Por Jorge Luis Preciado Rodríguez
El aniversario de la Constitución Política de los Estados Unidos Mexicanos, promulgada el 5 de febrero de 1917, es una fecha que invita menos a la celebración automática y más a la reflexión institucional. A más de un siglo de su nacimiento, la pregunta central no es si la Constitución ha cambiado —porque sin duda lo ha hecho— sino qué papel cumple hoy dentro del sistema político mexicano: si sigue siendo un pacto fundacional que limita al poder o si ha transitado, gradualmente, hacia un instrumento moldeable por quienes lo ejercen.
La Constitución de 1917 fue producto de un momento histórico excepcional. Nació tras una revolución armada, con la intención explícita de reconstruir el Estado, evitar el retorno del caudillismo y dotar al país de un marco jurídico capaz de canalizar el conflicto social dentro de reglas institucionales. Su carácter innovador fue indiscutible: incorporó derechos sociales antes inexistentes en el constitucionalismo occidental, redefinió la relación entre propiedad y nación y otorgó al Estado un papel activo en la vida económica y social.
Sin embargo, ese impulso social estuvo acompañado de una preocupación igualmente relevante: contener el poder. Los constituyentes de Querétaro, encabezados políticamente por Venustiano Carranza, entendían que el orden constitucional debía ser algo más que una declaración de principios; debía ser una estructura estable que sobreviviera a gobiernos, ideologías y coyunturas.
Desde entonces, la Constitución ha experimentado un proceso continuo de reforma. Con más de 800 modificaciones, su texto actual dista mucho del original. Este fenómeno no es, por definición, negativo. Las constituciones modernas están llamadas a adaptarse a sociedades dinámicas. El problema surge cuando la reforma deja de ser un mecanismo de actualización consensuada y se convierte en una herramienta recurrente de ajuste político.
Durante gran parte del siglo XX, el régimen priista utilizó la Constitución como un elemento funcional del presidencialismo. Las reformas acompañaban la lógica del poder dominante y servían para consolidar el modelo político existente. Aun así, se mantenía la idea de un orden institucional relativamente estable, aunque claramente subordinado al Ejecutivo.
La transición democrática no eliminó esta práctica. Los gobiernos emanados del Partido Acción Nacional también impulsaron reformas constitucionales que reflejaban su propia concepción del Estado, particularmente en materia económica, administrativa y de organización institucional. La Constitución siguió siendo un espacio de disputa política, no un terreno neutral.
En los años más recientes, con los gobiernos de orientación progresista, se observa una nueva etapa de este mismo proceso. Las reformas constitucionales propuestas y aprobadas responden a una visión distinta del papel del Estado, de los órganos autónomos y del equilibrio entre poderes. Esta inclinación ideológica, como las anteriores, forma parte de la dinámica democrática. No es su orientación lo que debe analizarse críticamente, sino el método y la frecuencia con que se recurre a la Constitución para respaldar decisiones políticas concretas.
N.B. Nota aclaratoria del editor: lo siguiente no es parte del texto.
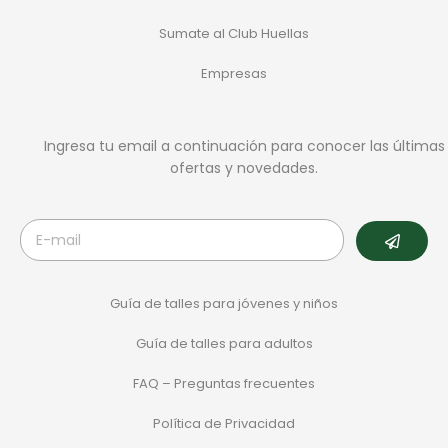
Sumate al Club Huellas
Empresas
Ingresa tu email a continuación para conocer las últimas
ofertas y novedades.
Guía de talles para jóvenes y niños
Guía de talles para adultos
FAQ – Preguntas frecuentes
Política de Privacidad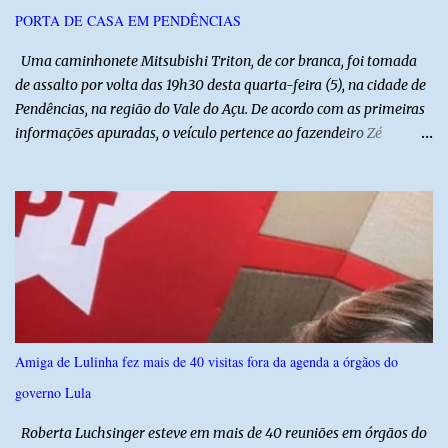
lideranças da Assembleia de Deus no Rio Grande do Norte. A
PORTA DE CASA EM PENDÊNCIAS
Assembleia de Deus possui uma das maiores estruturas religiosas
do estado, com cerca de 1.600 igrejas distribuídas pelos municípios
Uma caminhonete Mitsubishi Triton, de cor branca, foi tomada
p...
de assalto por volta das 19h30 desta quarta-feira (5), na cidade de
Pendências, na região do Vale do Açu. De acordo com as primeiras
informações apuradas, o veículo pertence ao fazendeiro Zé
Dequias. A vítima teria sido surpreendida por dois homens
armados, que chegaram ao local em uma motocicleta e
anunciaram o assalto no momento em que ela estava em frente à
residência, no Centro da cidade. Ainda conforme relatos de
testemunhas, os suspeitos utilizavam roupas semelhantes a
uniformes de empresa, o que pode ter ajudado a não despertar
suspeitas antes da abordagem. Após a ação criminosa, a dupla
fugiu levando a caminhonete em direção ainda desconhecida. A
Polícia Militar foi acionada logo após o crime e realiza diligências
Amiga de Lulinha fez mais de 40 visitas fora da agenda a órgãos do
na região na tentativa de localizar o veículo e identificar os
governo Lula
autores do assalto. Qualquer informação que possa ajudar na
localização da caminhonete ou na identificação dos suspeitos pode
Roberta Luchsinger esteve em mais de 40 reuniões em órgãos do
ser repassad...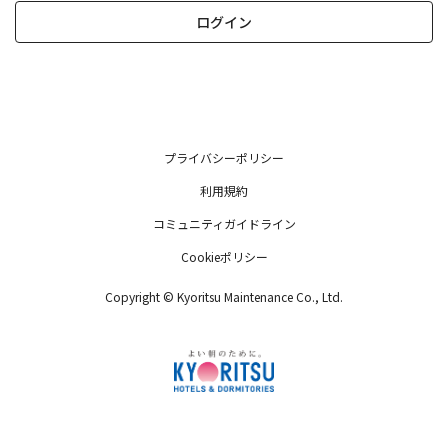
ログイン
プライバシーポリシー
利用規約
コミュニティガイドライン
Cookieポリシー
Copyright © Kyoritsu Maintenance Co., Ltd.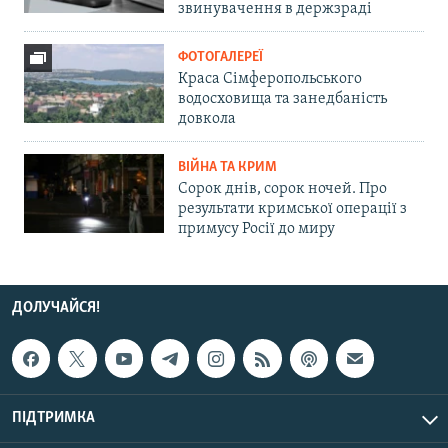
звинувачення в держзраді
ФОТОГАЛЕРЕЇ
Краса Сімферопольського
водосховища та занедбаність
довкола
ВІЙНА ТА КРИМ
Сорок днів, сорок ночей. Про
результати кримської операції з
примусу Росії до миру
ДОЛУЧАЙСЯ!
ПІДТРИМКА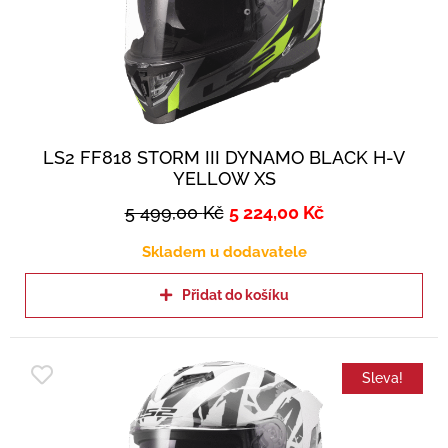
LS2 FF818 STORM III DYNAMO BLACK H-V
YELLOW XS
5 499,00
Kč
5 224,00
Kč
Skladem u dodavatele
Přidat do košíku
Sleva!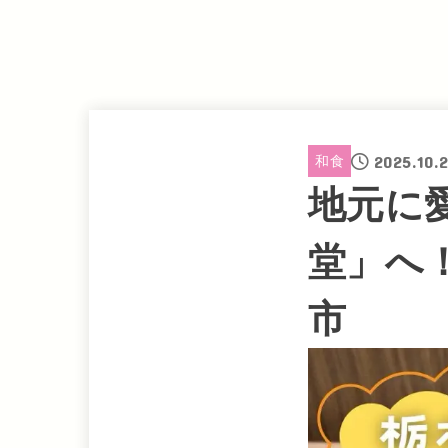
2025.10.2
和食
地元に
堂」へ
市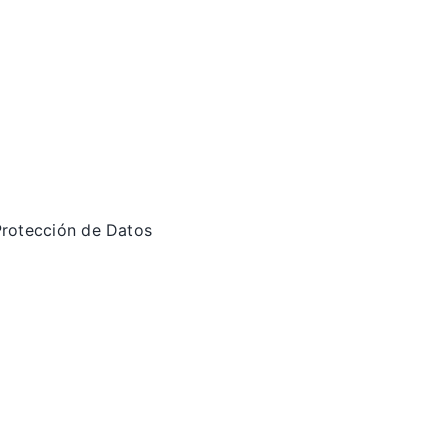
 Protección de Datos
Una Constitución cumple su función cuando actúa como marco común, no cuando se ajusta constantemente a la agenda del gobierno en turno. Su fortaleza no reside en reflejar fielmente una ideología, sino en establecer reglas duraderas que ofrezcan certidumbre jurídica, protejan a las minorías y limiten el ejercicio del poder, incluso cuando este cuenta con legitimidad electoral.
El riesgo de una Constitución excesivamente reformada bajo criterios coyunturales es que pierda su carácter normativo superior y se transforme en un documento programático. Cuando la Constitución deja de ser el límite y se convierte en el respaldo automático del poder, se debilita la idea misma de constitucionalismo.
El espíritu de 1917 no fue el de una Constitución rígida ni intocable, pero tampoco el de una norma subordinada a mayorías circunstanciales. Fue, ante todo, el de un pacto político destinado a ordenar el conflicto y evitar su concentración en una sola voluntad.
En este aniversario, la reflexión necesaria no pasa por calificar ideologías ni por juzgar el signo político de las reformas, sino por preguntarnos si estamos preservando a la Constitución como un acuerdo institucional de largo plazo. Defenderla no implica inmovilizarla, sino exigir que su transformación responda a consensos amplios y no a necesidades inmediatas del poder. Solo así podrá seguir cumpliendo la función para la cual fue creada.